Text section:
China and Canada have established 44 pairs of sister cities and provinces.

The implementation of the Approved Destination Status opened a new chapter in China-Canada partnership in tourism.

Last year alone, Chinese tourists in Canada grew by 20 percent.

Although our commercial and trade ties are growing fast, there is still much more potential.

China's two way trade with Canada is only 1.2 percent of China's total foreign trade and 3.3 percent of that of Canada.

To be quite frank, China's trade with Canada is only 40 percent of that between China and Australia.

Moreover, China's FDI in Canada amount to around two percent of China's total ODI.

While Canada's FDI in China in approximately 0.8 percent of the total foreign investment China attracted.

These numbers are not proportionate to our respective economy size and our strategic partnership.

Recently, people are talking a lot about China-Canada energy cooperation.

With a population of 1.3 billion, China is a major energy consumer.

We need fossil fuels.

We want safe nuclear power.

We are also stepping up our efforts in renewable energy.

In recent years, China-Canada cooperation in energy has beome the highlights of our economic relations.

Chinese energy companies began to work with their Canadian counterparts in oil sand and shale gas through equity purchase.

These moves have caught many eyes.

In the exploration of unconventional energies such as oil sand, Canada sees little competition.

You have mature technologies and an open market.

Partnerships between our energy companies have bright prospects.

What we need to do is to strengthen dialogue and mutual understanding.

I would like to stress, many Chinese energy companies, state-owned or private, have gone public in Mainland China, Hong Kong, United States and other countries.

They play by the rules of global competition.

Their operations cover upstream and downstream business, mechanics manufacturing, drilling technologies, tunnel building and oilfields project.

Their investments have benefited local communities.

Therefore, they deserve equal treatments as other foreign companies.

Besides unconventional energy, we very much look forward to enhancing technological cooperation with Canada in renewable energy, energy conservation and environment protection.

Information provided:
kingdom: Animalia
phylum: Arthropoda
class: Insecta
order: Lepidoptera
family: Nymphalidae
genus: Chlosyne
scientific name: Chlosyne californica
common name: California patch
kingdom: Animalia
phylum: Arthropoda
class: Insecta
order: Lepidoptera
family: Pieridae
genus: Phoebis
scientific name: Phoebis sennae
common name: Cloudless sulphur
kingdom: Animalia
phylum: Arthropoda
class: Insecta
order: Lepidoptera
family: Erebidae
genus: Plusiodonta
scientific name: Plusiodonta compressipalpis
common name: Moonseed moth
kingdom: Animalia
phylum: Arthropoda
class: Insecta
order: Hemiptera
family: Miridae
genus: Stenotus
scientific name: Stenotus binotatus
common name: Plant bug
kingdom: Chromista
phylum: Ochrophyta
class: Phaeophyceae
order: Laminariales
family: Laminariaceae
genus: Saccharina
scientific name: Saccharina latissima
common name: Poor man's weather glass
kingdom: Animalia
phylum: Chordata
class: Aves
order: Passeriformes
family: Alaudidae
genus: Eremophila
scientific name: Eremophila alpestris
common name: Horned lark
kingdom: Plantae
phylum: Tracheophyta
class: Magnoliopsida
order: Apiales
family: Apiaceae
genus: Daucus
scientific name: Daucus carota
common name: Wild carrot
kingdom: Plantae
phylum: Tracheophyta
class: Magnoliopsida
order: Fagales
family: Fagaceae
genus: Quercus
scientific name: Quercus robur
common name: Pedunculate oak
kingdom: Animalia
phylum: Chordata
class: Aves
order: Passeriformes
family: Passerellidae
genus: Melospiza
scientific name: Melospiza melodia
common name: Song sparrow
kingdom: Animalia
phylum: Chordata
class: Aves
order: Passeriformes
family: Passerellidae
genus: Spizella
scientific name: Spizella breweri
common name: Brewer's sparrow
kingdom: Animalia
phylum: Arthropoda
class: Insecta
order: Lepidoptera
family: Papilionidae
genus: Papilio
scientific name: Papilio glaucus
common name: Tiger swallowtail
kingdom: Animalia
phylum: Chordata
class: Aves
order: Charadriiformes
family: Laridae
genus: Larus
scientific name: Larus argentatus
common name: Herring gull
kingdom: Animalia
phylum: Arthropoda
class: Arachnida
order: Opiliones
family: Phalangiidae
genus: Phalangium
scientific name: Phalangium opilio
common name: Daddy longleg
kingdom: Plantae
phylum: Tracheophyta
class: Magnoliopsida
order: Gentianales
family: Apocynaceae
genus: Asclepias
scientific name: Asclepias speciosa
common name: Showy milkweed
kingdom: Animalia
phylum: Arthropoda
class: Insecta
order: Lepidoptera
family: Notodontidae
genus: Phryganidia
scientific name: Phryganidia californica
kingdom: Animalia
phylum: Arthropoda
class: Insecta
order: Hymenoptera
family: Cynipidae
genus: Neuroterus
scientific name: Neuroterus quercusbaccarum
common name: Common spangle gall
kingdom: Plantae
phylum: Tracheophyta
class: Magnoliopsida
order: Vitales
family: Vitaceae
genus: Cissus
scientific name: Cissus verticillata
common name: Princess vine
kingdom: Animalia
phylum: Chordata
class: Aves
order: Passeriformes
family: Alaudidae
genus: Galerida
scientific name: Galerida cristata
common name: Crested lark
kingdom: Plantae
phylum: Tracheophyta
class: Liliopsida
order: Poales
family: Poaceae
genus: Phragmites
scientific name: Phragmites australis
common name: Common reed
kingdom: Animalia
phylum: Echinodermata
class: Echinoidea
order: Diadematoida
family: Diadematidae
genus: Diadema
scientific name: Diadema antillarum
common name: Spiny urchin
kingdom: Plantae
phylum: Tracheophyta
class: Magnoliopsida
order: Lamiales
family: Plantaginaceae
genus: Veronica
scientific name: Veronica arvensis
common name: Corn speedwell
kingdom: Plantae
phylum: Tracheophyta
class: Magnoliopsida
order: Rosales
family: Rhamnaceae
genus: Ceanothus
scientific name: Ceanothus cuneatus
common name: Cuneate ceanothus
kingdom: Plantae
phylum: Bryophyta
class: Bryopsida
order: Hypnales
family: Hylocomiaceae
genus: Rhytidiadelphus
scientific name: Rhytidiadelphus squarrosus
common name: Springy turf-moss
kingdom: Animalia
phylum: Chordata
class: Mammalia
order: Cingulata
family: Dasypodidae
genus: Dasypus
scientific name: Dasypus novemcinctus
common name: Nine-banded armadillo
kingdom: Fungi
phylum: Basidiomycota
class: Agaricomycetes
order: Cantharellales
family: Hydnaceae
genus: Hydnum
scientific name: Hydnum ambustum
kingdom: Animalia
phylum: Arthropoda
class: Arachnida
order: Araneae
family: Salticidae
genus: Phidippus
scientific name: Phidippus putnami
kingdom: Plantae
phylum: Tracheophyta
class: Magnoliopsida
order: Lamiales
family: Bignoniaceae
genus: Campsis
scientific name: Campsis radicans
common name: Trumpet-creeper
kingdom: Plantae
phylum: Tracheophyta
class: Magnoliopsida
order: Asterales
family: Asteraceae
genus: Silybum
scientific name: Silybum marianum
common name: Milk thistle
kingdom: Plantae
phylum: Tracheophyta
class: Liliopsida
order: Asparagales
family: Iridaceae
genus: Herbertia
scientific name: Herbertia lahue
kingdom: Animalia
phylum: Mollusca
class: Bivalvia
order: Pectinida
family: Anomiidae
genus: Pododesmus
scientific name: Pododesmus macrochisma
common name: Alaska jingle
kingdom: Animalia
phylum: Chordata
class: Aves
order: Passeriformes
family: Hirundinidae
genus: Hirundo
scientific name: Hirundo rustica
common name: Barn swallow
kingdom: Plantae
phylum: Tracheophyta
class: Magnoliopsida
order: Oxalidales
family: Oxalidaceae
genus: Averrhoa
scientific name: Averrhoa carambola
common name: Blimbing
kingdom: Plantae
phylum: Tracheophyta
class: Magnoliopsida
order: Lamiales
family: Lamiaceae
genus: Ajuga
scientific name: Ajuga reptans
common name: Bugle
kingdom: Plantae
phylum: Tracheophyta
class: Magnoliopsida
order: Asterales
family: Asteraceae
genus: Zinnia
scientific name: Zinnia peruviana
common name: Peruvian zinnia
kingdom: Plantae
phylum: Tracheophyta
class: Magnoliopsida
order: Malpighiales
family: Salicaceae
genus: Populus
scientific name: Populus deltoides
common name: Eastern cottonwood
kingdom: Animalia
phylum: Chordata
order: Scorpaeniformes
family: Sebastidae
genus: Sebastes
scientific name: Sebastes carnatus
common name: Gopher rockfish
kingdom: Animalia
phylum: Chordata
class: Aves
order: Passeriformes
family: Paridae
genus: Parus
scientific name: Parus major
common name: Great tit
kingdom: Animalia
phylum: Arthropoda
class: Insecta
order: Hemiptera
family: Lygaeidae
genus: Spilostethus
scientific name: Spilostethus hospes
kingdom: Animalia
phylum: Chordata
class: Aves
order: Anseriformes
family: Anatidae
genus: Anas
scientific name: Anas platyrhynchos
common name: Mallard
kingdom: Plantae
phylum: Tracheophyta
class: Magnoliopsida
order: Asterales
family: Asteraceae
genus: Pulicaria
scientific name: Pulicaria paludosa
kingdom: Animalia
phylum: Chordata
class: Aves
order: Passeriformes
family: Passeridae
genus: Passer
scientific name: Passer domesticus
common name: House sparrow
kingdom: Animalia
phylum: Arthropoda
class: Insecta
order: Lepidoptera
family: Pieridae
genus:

Problems and tasks:
**1.** In the text on China-Canada relations, translate the sentence "Partnerships between our energy companies have bright prospects." into Spanish.
**2.** From the text on China-Canada relations, extract the passage that begins at the words "We are also" and ends after the words "caught many eyes.".

Outputs in order:
**1.** Las asociaciones entre nuestras empresas energéticas tienen perspectivas prometedoras.

**2.**
We are also stepping up our efforts in renewable energy.

In recent years, China-Canada cooperation in energy has beome the highlights of our economic relations.

Chinese energy companies began to work with their Canadian counterparts in oil sand and shale gas through equity purchase.

These moves have caught many eyes.